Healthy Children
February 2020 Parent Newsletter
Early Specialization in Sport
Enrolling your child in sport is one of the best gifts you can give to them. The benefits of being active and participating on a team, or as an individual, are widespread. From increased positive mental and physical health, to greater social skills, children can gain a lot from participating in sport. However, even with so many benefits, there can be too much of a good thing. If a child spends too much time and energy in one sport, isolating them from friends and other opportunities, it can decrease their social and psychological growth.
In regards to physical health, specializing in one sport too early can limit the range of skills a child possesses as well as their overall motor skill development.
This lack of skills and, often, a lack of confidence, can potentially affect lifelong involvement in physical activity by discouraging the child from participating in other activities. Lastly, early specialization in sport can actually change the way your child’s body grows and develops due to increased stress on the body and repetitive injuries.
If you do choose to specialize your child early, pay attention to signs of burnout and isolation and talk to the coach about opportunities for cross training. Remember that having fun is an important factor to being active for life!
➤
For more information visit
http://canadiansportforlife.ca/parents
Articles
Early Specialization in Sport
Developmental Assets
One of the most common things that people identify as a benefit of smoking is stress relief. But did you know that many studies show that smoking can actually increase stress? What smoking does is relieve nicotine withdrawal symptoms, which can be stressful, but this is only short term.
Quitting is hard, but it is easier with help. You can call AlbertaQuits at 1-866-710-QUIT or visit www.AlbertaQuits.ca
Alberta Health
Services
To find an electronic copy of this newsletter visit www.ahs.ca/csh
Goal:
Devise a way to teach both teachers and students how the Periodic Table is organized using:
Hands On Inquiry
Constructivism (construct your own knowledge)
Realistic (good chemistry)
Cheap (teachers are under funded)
┄┄┄┄┄┄┄┄┄┄
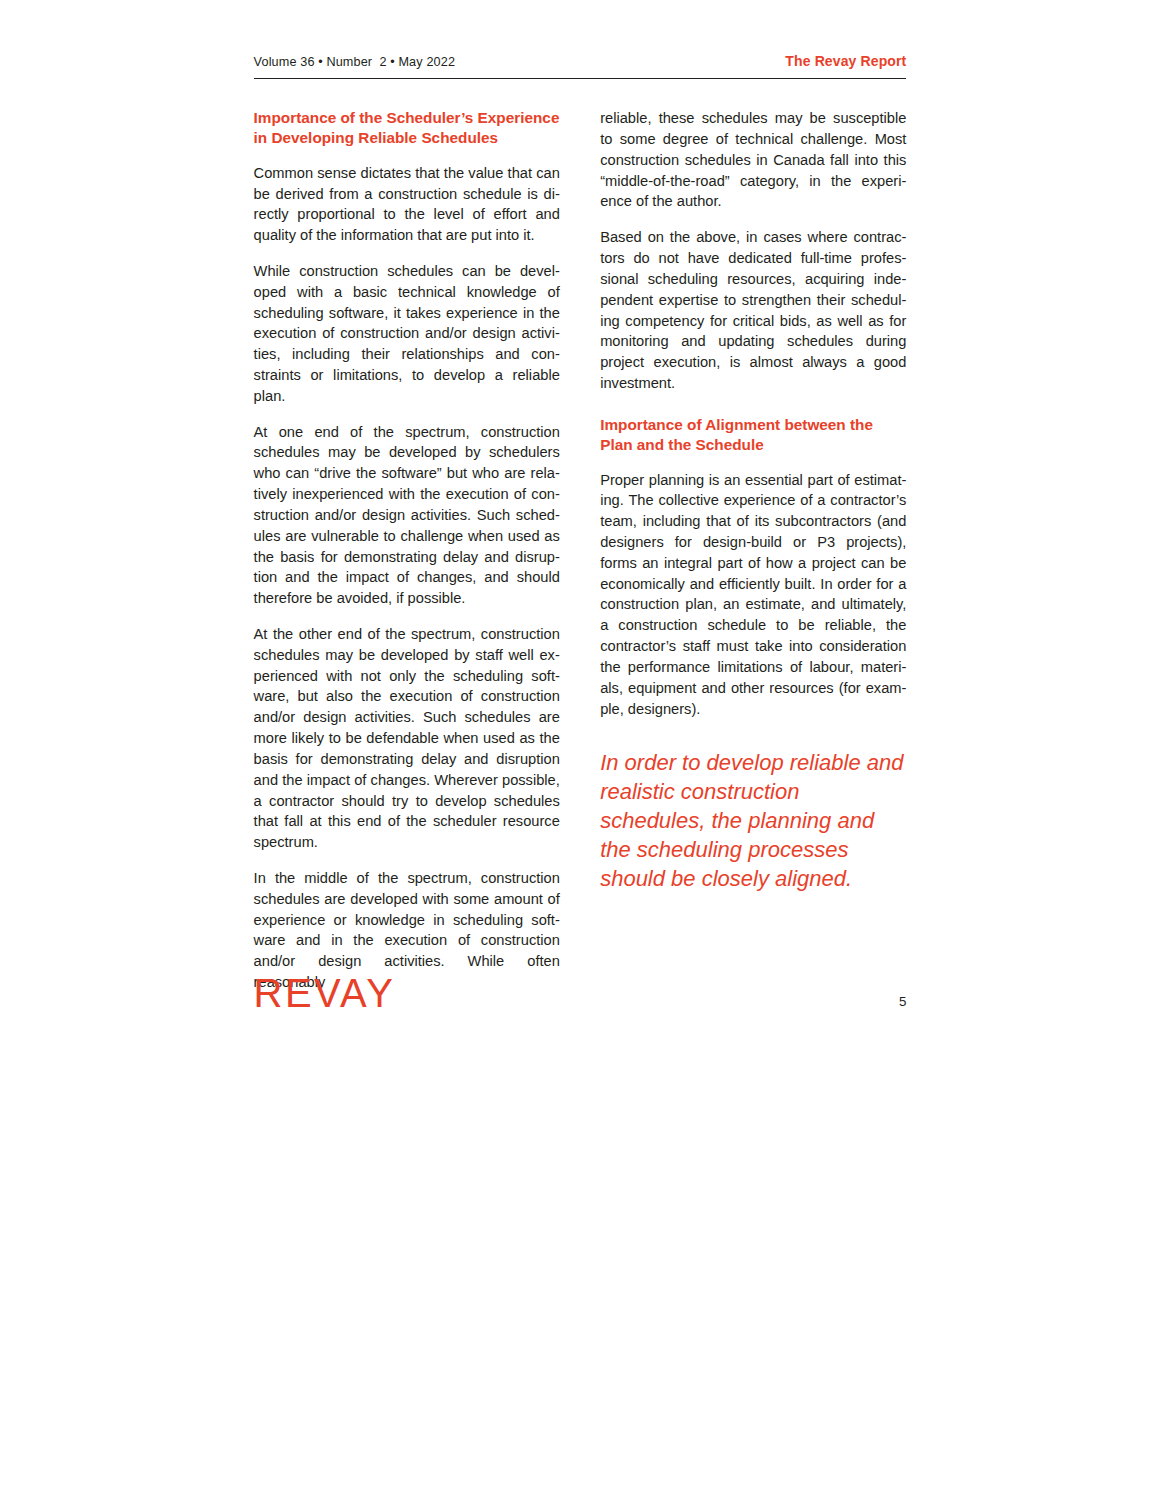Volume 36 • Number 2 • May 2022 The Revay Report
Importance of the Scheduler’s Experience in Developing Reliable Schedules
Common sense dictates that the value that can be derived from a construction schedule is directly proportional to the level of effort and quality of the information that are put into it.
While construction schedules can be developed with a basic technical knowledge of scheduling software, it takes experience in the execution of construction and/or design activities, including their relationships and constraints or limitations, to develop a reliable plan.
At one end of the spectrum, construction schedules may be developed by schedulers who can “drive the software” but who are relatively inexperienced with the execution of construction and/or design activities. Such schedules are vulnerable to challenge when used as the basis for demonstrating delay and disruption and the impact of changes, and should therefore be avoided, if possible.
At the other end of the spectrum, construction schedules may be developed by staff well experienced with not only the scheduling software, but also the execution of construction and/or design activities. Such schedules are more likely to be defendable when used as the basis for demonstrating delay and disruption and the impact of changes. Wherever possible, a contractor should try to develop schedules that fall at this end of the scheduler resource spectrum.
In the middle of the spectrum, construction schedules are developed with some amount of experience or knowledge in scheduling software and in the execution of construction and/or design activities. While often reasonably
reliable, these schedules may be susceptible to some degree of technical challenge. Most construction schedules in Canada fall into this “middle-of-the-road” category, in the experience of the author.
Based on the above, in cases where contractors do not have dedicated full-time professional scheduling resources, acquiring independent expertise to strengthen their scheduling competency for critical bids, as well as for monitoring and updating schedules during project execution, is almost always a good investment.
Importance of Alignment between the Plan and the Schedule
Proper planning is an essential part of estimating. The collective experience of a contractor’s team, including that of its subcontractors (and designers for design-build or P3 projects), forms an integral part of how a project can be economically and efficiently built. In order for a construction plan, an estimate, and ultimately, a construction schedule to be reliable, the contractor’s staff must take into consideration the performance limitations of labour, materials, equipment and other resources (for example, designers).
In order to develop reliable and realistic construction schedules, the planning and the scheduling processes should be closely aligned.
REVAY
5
┄┄┄┄┄┄┄┄┄┄
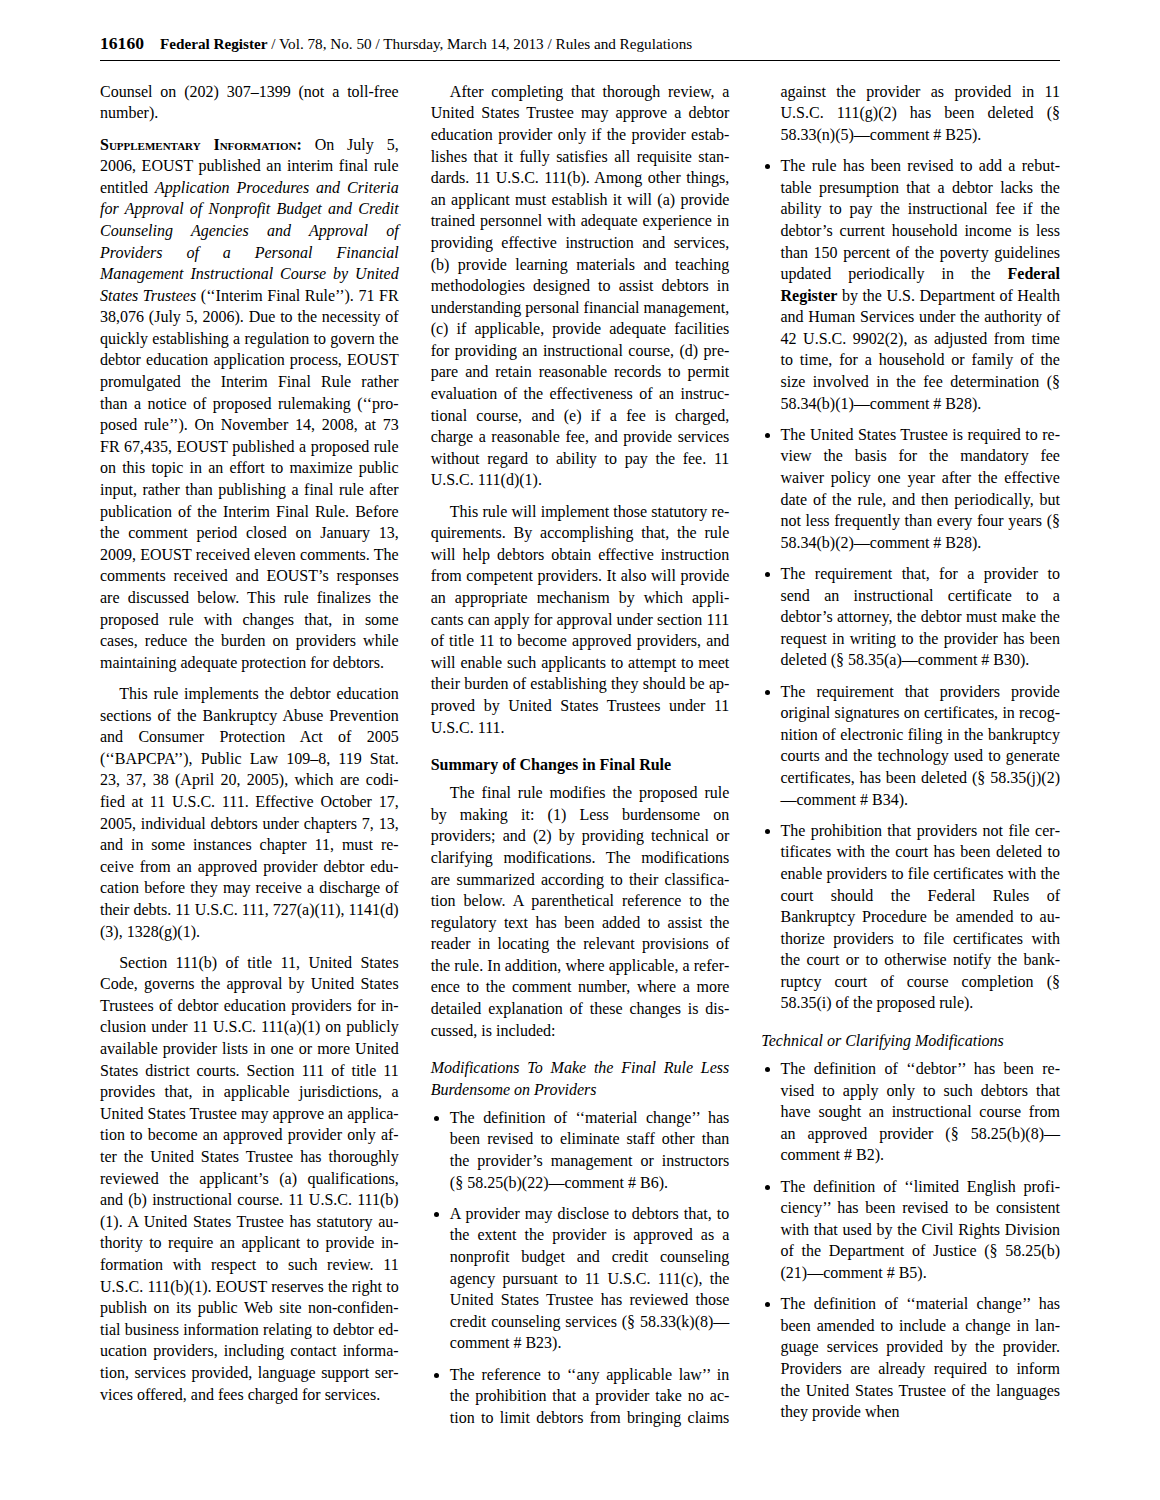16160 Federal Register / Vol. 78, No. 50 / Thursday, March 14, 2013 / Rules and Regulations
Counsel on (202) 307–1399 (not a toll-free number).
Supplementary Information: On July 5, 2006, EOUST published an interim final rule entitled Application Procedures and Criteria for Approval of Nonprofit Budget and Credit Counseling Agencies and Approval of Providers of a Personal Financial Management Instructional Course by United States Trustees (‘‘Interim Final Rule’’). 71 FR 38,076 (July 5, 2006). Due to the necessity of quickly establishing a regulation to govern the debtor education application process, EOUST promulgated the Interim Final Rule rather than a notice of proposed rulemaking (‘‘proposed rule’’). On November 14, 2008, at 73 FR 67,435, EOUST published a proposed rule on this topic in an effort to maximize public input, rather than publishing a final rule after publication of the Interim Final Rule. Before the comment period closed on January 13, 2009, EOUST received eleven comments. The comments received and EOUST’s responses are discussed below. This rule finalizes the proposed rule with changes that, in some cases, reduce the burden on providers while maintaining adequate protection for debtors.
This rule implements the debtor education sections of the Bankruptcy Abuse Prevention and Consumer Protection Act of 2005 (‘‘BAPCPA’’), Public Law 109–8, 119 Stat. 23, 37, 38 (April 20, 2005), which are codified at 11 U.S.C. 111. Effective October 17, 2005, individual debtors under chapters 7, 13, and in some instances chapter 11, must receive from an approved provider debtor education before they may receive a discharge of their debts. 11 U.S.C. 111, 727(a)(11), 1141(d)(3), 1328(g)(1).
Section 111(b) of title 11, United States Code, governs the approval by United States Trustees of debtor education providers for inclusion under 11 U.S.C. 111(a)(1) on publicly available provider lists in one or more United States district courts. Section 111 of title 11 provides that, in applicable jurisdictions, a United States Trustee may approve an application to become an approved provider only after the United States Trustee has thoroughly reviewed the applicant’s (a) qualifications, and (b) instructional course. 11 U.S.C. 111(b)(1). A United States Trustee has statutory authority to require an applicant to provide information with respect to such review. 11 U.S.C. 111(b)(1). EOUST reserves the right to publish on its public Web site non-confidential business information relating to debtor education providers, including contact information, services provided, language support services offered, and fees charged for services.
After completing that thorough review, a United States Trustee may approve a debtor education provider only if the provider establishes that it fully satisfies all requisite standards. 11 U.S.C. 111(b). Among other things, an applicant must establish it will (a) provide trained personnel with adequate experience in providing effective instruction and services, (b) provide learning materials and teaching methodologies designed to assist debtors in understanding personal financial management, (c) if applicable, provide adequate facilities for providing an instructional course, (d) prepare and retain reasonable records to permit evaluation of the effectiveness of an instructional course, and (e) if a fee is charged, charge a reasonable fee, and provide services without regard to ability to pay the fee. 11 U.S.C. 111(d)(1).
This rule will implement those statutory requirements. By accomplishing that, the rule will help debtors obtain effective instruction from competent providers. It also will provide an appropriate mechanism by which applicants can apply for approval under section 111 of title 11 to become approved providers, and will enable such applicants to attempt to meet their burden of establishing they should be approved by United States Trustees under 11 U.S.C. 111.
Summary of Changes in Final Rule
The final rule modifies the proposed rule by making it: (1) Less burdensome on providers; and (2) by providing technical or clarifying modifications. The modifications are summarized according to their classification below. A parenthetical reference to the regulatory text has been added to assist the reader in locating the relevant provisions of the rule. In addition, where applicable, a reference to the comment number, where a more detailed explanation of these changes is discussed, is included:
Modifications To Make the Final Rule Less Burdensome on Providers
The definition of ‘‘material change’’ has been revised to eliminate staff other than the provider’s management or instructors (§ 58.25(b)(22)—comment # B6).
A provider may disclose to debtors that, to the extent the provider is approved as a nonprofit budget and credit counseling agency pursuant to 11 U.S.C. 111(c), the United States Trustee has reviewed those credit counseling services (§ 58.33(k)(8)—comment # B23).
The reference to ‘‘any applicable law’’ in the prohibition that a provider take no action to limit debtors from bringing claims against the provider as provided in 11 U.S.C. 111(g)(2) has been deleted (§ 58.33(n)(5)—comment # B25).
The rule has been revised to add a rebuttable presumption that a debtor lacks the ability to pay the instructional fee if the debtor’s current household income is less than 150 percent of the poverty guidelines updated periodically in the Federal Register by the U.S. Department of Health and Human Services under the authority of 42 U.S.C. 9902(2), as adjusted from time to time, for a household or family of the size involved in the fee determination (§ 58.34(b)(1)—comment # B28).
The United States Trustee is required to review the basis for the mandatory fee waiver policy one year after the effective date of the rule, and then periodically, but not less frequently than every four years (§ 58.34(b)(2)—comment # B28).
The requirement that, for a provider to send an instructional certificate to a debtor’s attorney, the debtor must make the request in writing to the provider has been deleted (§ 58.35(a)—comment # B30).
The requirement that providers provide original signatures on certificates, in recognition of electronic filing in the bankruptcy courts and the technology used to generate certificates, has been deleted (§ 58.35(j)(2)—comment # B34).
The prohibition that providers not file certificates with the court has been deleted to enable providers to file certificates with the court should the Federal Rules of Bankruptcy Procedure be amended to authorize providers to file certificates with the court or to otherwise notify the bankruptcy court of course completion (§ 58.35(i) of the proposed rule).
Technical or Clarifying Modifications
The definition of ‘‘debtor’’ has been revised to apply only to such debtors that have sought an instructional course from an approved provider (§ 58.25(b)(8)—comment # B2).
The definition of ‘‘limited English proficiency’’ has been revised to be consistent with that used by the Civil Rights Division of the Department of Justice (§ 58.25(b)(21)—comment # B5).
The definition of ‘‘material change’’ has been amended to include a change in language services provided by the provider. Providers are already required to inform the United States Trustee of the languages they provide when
┄┄┄┄┄┄┄┄┄┄
▸ WHAT THIS TASK INVOLVES
Among the entries above, find the line with "Healthy Children" and the line with "This lack of"; give again exactly these two lines and all lines between them.

▸ TASK OUTPUT
Healthy Children
February 2020 Parent Newsletter
Early Specialization in Sport
Enrolling your child in sport is one of the best gifts you can give to them. The benefits of being active and participating on a team, or as an individual, are widespread. From increased positive mental and physical health, to greater social skills, children can gain a lot from participating in sport. However, even with so many benefits, there can be too much of a good thing. If a child spends too much time and energy in one sport, isolating them from friends and other opportunities, it can decrease their social and psychological growth.
In regards to physical health, specializing in one sport too early can limit the range of skills a child possesses as well as their overall motor skill development.
This lack of skills and, often, a lack of confidence, can potentially affect lifelong involvement in physical activity by discouraging the child from participating in other activities. Lastly, early specialization in sport can actually change the way your child’s body grows and develops due to increased stress on the body and repetitive injuries.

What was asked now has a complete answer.